İnönü Mağarası kazılarında elde edilen toprak örnekleriyle mikrobiyal çeşitlilik ve antibiyotik direnç genlerinin izleri sürülüyor. Zonguldak BEÜ ve Erdemli’de bulunan akademik ekipler, Karadeniz Ereğli Müzesi ile ortak çalışarak bölgede tarih öncesine uzanan bir mikrobioloji yolculuğu başlattı. Kazı çalışmalarının bulunduğu katmanlardan alınan numunelerde, o dönemin bakteri popülasyonları metagenomik analizlerle inceleniyor ve insan geçmişinin mikrobiyal yaşamı gün yüzüne çıkarılıyor.
Bu çalışmalar kapsamında Prof. Dr. Emre Keskin ve ekibi ile Ankara Üniversitesi’nden Esra Mine Ünal ile Ayşegül Er Gökçe, toprak içindeki antibiyotik direnç genlerini taradı. Elde edilen geniş bakteri yelpazesi ve direnç profilleri, antik dönemdeki hastalıklar ve tedavi yaklaşımlarına dair önemli ipuçları sundu. Özellikle yaklaşık 5 bin yıl önceki toplulukların gastrointestinal rahatsızlıklar yaşayabildiği ve bu sorunları kömür türevleriyle tedavi etmeye çalıştıkları, arkeolojik ve mikrobiyolojik verilerle desteklenen bir tablo halinde ortaya çıktı.

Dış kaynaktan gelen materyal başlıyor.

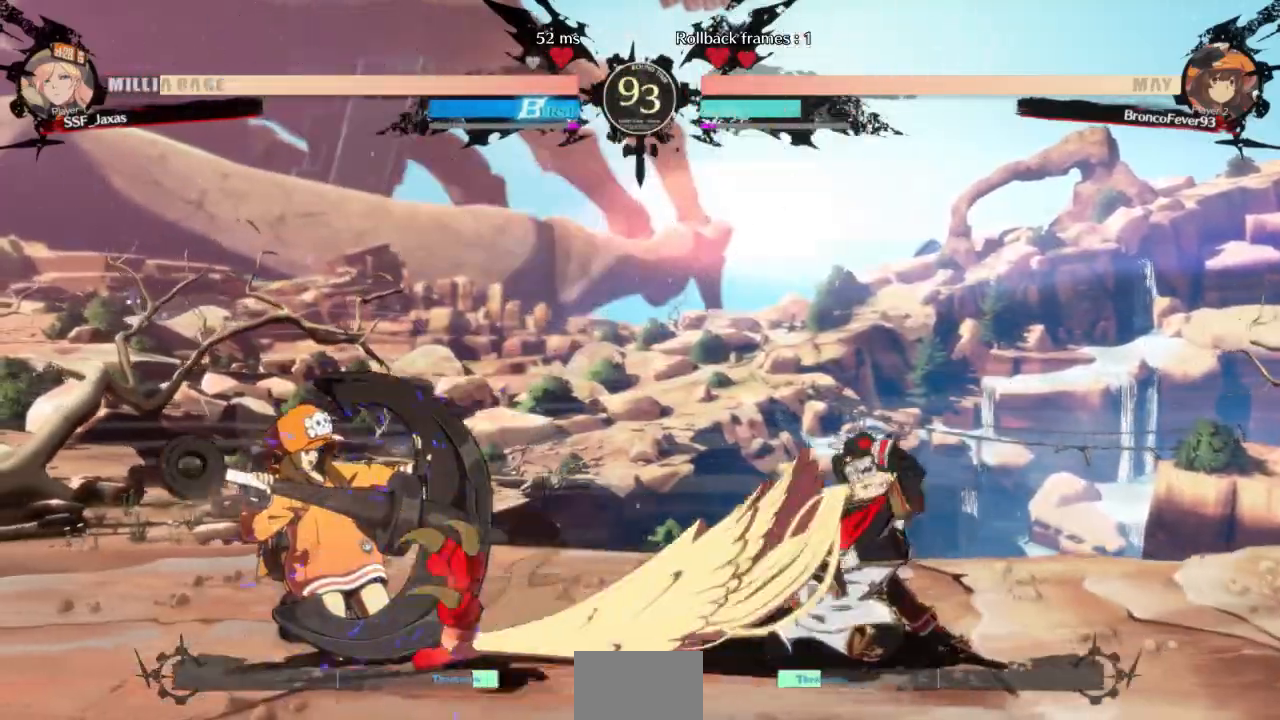
{"buttons": ["DPAD_RIGHT"]}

“Kömür türevlerini tedavide kullandıklarına dair sonuçlar elde ettik” ifadesiyle konuşan Doç. Dr. Fadile Gülden Ekmen, çalışmaların 2017’den beri sürdüğünü ve bulguların farklı dergilerde paylaşıldığını belirtti. Mağara tabakaları üzerinden yürütülen arkeolojik incelemeler, döneme ait yaşam biçimleri, beslenme alışkanlıkları ve hastalık profillerine dair birikimli bilgileri katkıladı. Özellikle üstlendikleri mikrobiyal analizler, tabakalardan elde edilen toprak numunelerinde günümüzden 5 bin yıl öncesine uzanan önemli sonuçlar doğurdu.

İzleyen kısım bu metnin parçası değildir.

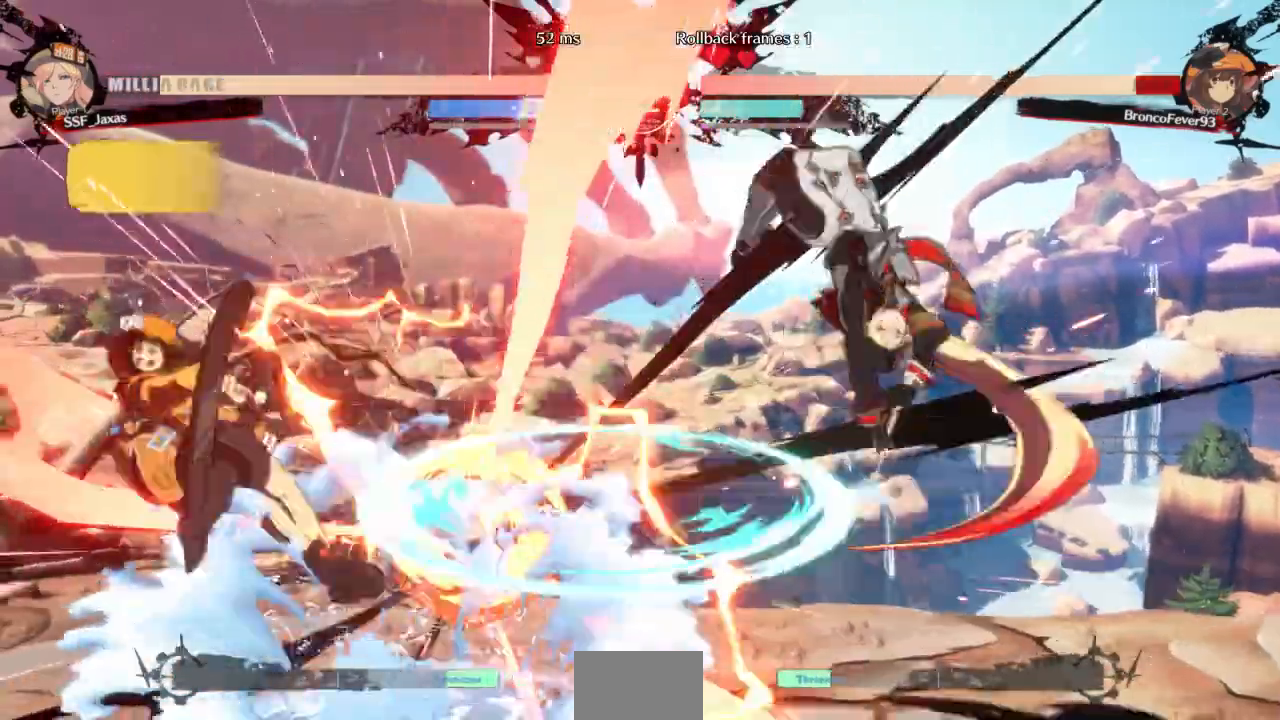
{"buttons": ["DPAD_LEFT"], "events": [[133, "DPAD_RIGHT", "up"], [233, "DPAD_LEFT", "down"], [300, "DPAD_LEFT", "up"], [367, "DPAD_LEFT", "down"]]}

Çalışmalar, mağarayı ziyaret eden insanların doğa ile etkileşimlerini, çevrelerindeki biyolojik ve jeolojik verileri nasıl içselleştirdiklerini anlamaya yönelik önemli bir adım olarak değerlendiriliyor. Doç. Dr. Şükran Öztürk, metagenomik analizler aracılığıyla mikrobiyota ve antibiyotik direnç genlerini incelediklerini belirterek, 3 farklı katmanda direnç genlerine ulaşmayı başardıklarını söyledi. Bu verilere göre, çok uzun bir geçmişe dayanan direnç genlerinin günümüzle paralellikler taşıdığı anlaşılıyor.
“Tek sağlık” kavramı bu çalışmada da belirginleşti: İnsanlar, hayvanlar ve ekosistemler arasındaki sağlık dengesi ve direnç dinamikleri geçmişten bu yana birbirine bağlı bir bütün olarak değerlendiriliyor. 4300 yıl öncesine uzanan bulgular, antik toplulukların hastalıklar karşısında nasıl baş etme yöntemleri geliştirdiklerini ve tedavi süreçlerini nasıl uyarladıklarını aydınlatıyor. Doç. Dr. Şükran Öztürk, bu verilerin, ruhsatlı modern tedavi yaklaşımlarına ek olarak “tek sağlık” perspektifinin ne derece kritik olduğunu hatırlattığını ifade ediyor.